**WRITTEN PROBLEM:** Copy out each line of the records below word for word, changing nothing.

**** TASK MATERIAL ****

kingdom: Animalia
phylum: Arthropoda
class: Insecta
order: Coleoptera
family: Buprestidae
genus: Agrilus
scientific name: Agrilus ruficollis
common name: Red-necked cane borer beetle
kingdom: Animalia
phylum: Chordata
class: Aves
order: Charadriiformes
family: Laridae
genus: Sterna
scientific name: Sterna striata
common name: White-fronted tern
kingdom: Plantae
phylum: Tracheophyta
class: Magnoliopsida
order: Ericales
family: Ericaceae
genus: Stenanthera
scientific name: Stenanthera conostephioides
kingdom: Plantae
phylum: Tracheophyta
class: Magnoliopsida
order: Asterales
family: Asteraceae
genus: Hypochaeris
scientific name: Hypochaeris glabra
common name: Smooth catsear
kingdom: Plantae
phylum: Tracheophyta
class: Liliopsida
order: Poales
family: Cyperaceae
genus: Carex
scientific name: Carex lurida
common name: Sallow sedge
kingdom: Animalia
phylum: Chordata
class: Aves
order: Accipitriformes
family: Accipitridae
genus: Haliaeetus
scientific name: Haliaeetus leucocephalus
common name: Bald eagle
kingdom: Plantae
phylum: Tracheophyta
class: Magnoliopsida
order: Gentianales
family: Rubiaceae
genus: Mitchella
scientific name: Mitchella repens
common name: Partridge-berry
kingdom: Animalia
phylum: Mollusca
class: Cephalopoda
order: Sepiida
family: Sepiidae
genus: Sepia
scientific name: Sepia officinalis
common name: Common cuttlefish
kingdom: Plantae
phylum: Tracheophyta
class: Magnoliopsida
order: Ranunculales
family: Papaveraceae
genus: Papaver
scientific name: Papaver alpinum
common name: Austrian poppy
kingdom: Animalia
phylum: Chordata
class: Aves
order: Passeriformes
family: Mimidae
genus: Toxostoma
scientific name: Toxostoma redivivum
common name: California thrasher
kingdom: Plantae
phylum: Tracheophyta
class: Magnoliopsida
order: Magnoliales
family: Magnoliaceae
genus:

****

**OUTPUT FOR THIS EXERCISE:**
kingdom: Animalia
phylum: Arthropoda
class: Insecta
order: Coleoptera
family: Buprestidae
genus: Agrilus
scientific name: Agrilus ruficollis
common name: Red-necked cane borer beetle
kingdom: Animalia
phylum: Chordata
class: Aves
order: Charadriiformes
family: Laridae
genus: Sterna
scientific name: Sterna striata
common name: White-fronted tern
kingdom: Plantae
phylum: Tracheophyta
class: Magnoliopsida
order: Ericales
family: Ericaceae
genus: Stenanthera
scientific name: Stenanthera conostephioides
kingdom: Plantae
phylum: Tracheophyta
class: Magnoliopsida
order: Asterales
family: Asteraceae
genus: Hypochaeris
scientific name: Hypochaeris glabra
common name: Smooth catsear
kingdom: Plantae
phylum: Tracheophyta
class: Liliopsida
order: Poales
family: Cyperaceae
genus: Carex
scientific name: Carex lurida
common name: Sallow sedge
kingdom: Animalia
phylum: Chordata
class: Aves
order: Accipitriformes
family: Accipitridae
genus: Haliaeetus
scientific name: Haliaeetus leucocephalus
common name: Bald eagle
kingdom: Plantae
phylum: Tracheophyta
class: Magnoliopsida
order: Gentianales
family: Rubiaceae
genus: Mitchella
scientific name: Mitchella repens
common name: Partridge-berry
kingdom: Animalia
phylum: Mollusca
class: Cephalopoda
order: Sepiida
family: Sepiidae
genus: Sepia
scientific name: Sepia officinalis
common name: Common cuttlefish
kingdom: Plantae
phylum: Tracheophyta
class: Magnoliopsida
order: Ranunculales
family: Papaveraceae
genus: Papaver
scientific name: Papaver alpinum
common name: Austrian poppy
kingdom: Animalia
phylum: Chordata
class: Aves
order: Passeriformes
family: Mimidae
genus: Toxostoma
scientific name: Toxostoma redivivum
common name: California thrasher
kingdom: Plantae
phylum: Tracheophyta
class: Magnoliopsida
order: Magnoliales
family: Magnoliaceae
genus:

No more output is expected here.